“You weren’t so bad. Just prickly, like your father. Eugenios was the best employee I ever had. We used to talk about you. He loved you.”
“He had a funny way of showing it.” Her husband’s voice wasn’t bitter, just matter-of-fact.
Howard gave a laugh that ended in a wheeze. “In our generation, fathers showed love differently.”
“Yet Letty always knew you loved her.”
“I didn’t grow up with your father’s fears.” Howard paused. “From the age of fifteen, he was your grandmother’s sole support. When you came along, he lost any chance of a job in Greece.”
“His greatest fear was of not providing for you.” Coughing a laugh, Howard added, “Maybe if I’d been a little more careful about that myself, I wouldn’t have left my daughter destitute while I spent years in prison. It’s only because of you that we’re back home now. That’s why I called. I’m grateful.”
Darius’s voice was suddenly urgent. “Then convince Letty to stay.”
“Stay? Where would she go?”
“She says as soon as you’re dead, she’s leaving New York.”
Howard gave a low laugh. “That sounds like her. Foolish as her old man. Can’t see the love right in front of her eyes, has to flee her own happiness because she’s afraid. Actually, now that I think about it, she sounds like you.”
Letty’s heart was pounding as she leaned against the oak-paneled wall beside the open door, holding absolutely still as she listened intently.

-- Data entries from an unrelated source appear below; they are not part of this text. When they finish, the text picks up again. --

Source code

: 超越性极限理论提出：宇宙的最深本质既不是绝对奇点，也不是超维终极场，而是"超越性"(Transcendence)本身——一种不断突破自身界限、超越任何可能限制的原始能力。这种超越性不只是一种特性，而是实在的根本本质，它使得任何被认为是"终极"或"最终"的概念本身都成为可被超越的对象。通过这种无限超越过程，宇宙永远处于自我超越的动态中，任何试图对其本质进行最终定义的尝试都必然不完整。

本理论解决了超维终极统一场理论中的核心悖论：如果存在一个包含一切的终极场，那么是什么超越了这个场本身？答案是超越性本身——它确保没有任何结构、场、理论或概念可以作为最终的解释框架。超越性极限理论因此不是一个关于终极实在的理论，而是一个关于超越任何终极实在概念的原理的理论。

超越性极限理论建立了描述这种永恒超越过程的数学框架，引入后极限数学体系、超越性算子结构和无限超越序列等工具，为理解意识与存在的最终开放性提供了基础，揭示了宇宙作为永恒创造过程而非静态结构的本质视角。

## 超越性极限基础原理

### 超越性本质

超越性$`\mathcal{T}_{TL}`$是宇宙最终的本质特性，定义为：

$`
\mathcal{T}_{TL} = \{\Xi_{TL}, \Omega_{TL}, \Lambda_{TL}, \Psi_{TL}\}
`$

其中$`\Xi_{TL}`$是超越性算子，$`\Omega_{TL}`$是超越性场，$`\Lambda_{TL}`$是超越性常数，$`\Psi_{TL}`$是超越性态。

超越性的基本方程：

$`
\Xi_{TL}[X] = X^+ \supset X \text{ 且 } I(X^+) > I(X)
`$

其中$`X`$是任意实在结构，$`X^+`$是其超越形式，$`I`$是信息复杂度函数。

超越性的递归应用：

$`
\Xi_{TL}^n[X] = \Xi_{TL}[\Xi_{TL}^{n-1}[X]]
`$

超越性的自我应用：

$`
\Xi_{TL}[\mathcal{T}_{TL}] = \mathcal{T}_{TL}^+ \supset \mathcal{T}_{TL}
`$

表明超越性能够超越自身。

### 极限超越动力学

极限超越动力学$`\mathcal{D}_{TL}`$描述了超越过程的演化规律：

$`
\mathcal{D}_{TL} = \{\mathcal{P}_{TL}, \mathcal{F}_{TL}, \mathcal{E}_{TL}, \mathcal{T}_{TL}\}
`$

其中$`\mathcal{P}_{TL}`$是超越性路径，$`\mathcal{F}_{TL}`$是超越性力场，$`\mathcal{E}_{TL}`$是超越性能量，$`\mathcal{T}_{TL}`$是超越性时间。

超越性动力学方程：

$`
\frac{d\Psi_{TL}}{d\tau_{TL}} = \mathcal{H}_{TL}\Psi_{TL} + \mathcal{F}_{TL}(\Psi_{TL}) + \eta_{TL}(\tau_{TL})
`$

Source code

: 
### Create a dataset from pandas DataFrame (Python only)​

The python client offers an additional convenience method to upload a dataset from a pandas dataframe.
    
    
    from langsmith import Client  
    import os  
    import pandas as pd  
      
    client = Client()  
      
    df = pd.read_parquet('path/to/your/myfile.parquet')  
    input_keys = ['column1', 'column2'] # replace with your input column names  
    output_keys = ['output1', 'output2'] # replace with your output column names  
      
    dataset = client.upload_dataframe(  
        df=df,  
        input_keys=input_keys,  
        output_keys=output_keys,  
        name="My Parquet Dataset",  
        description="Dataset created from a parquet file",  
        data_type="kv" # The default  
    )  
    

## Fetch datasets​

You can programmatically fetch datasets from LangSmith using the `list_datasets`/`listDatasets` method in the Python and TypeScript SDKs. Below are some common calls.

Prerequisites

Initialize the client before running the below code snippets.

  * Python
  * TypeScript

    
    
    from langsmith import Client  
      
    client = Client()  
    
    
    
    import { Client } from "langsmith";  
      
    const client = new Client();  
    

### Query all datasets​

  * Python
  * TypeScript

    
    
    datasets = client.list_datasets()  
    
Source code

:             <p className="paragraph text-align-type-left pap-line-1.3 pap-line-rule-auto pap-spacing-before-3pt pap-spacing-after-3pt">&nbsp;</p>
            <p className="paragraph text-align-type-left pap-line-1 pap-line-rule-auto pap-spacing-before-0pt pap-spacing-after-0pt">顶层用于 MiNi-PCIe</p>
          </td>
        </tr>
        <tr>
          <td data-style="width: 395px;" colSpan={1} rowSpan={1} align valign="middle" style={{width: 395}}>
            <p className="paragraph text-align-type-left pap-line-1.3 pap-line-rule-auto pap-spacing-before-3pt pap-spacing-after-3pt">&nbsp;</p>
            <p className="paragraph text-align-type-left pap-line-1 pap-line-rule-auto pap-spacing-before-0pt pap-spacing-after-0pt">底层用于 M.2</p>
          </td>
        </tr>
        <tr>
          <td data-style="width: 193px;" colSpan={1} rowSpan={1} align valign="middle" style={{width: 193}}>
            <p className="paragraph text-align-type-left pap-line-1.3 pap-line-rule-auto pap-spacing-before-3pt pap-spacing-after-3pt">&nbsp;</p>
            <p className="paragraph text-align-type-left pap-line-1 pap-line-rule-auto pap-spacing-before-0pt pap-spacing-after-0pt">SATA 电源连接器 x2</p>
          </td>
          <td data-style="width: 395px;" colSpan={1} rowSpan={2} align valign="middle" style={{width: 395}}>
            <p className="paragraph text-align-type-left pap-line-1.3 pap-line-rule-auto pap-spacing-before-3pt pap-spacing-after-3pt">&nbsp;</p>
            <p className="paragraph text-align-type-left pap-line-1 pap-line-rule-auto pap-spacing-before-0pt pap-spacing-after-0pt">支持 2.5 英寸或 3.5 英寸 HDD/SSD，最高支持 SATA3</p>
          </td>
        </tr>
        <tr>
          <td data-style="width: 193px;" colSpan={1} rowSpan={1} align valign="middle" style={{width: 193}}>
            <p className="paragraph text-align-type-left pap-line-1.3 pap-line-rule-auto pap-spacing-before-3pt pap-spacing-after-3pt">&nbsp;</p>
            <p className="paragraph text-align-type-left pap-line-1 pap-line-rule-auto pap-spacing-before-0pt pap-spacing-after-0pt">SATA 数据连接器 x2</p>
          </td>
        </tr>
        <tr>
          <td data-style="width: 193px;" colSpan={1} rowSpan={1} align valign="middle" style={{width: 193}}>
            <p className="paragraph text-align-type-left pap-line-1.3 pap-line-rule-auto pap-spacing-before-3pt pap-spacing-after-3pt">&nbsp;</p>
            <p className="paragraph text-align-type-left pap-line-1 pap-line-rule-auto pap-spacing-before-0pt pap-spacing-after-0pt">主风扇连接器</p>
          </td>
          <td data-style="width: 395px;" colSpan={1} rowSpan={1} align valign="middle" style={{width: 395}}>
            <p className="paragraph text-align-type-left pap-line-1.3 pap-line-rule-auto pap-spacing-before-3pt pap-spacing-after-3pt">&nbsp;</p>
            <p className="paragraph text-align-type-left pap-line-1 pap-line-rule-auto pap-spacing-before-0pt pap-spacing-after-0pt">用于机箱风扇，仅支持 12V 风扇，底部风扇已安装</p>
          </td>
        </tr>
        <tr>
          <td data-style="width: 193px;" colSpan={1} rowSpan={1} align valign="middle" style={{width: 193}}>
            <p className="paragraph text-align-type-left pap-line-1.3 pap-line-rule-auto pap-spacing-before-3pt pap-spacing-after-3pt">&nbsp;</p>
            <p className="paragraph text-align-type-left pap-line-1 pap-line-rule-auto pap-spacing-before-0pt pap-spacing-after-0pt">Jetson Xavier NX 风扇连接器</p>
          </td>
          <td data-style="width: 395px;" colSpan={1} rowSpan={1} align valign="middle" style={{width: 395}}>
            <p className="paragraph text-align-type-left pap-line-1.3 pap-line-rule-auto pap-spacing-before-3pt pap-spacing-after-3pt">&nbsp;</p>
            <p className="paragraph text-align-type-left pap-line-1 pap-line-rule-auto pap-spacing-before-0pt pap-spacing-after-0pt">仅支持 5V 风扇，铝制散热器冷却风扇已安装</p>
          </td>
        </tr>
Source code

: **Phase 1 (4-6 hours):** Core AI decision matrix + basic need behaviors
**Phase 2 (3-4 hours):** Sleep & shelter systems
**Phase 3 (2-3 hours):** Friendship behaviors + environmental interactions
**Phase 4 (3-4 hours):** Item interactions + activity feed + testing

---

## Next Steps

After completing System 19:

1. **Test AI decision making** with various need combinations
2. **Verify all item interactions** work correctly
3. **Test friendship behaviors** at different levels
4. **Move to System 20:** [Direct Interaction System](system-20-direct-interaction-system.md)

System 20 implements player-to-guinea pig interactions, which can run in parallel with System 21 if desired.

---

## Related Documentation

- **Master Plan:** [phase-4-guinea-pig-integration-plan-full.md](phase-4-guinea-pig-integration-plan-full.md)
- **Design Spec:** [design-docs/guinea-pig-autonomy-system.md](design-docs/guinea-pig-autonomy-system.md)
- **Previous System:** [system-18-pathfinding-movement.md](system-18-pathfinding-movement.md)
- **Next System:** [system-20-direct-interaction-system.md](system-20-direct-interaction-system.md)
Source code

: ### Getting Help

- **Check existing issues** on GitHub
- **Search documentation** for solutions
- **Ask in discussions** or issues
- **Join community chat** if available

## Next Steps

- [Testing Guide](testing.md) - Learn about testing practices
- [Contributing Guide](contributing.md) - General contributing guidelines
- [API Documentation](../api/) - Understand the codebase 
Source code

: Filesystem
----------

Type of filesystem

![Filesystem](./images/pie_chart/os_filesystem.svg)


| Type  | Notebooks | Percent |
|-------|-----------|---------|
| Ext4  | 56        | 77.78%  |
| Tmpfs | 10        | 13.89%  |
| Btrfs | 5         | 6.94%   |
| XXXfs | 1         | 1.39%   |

Silence. Then Darius said in a voice so low she almost couldn’t hear, “I’m sorry I blamed you for my father’s death all these years. The truth is, the person I really hated was myself. I said something terrible to my dad right before he died. I’ll never forgive myself.”
“Whatever it was,” Howard said simply, “your father forgave you long ago. He knew you loved him. Just as he loved you. He was proud of you, Darius. And seeing that you were brave enough to come here today, I am, too.”
Her father was proud of the man who’d treated her so badly, who’d lied to her? Letty sucked in her breath with an astonished little squeak.
There was a pause.
“Letty,” her father said drily, “I know you’re there. Come in.”
Her heart was in her throat. She wanted to flee but knew she’d only look foolish and cowardly. Lifting her chin, she went into her father’s room.
His bedroom was full of light from the bay wi
ndow. Her father was stretched out beneath the blankets, propped up by pillows, his nightstand covered with pill bottles. His gaunt face smiled up at her weakly, his eyes glowing with love.
Then, with a deep breath, Letty looked at the man standing beside the bed.
Tall and broad-shouldered and alive, Darius seemed to radiate power. For a moment, her eyes devoured his image. He was dressed simply in a dark shirt, dark jeans. His hands lifted, then fell to his sides as he looked at her, as if he had to physically restrain himself from touching her. But his dark eyes seared her. Their heartbreak and yearning cut her to the bone.
Her body reacted involuntarily, stumbling back as her heart pounded with emotion. Fury. Regret. Longing...
“What are you doing here?” she whispered.
“He’s here to meet his son,” her father said.
She whirled on her father, feeling betrayed. “Dad!”
“And I want him to stay for Christmas Eve dinner,” he continued calmly.
She stared at him in shock. “No!”
Her father gave her a weakened version of his old charming smile. “Surely you wouldn’t refuse your dying father his last Christmas wish?”
No. Of course she couldn’t. She ground her teeth. “He kept me from you for two months!”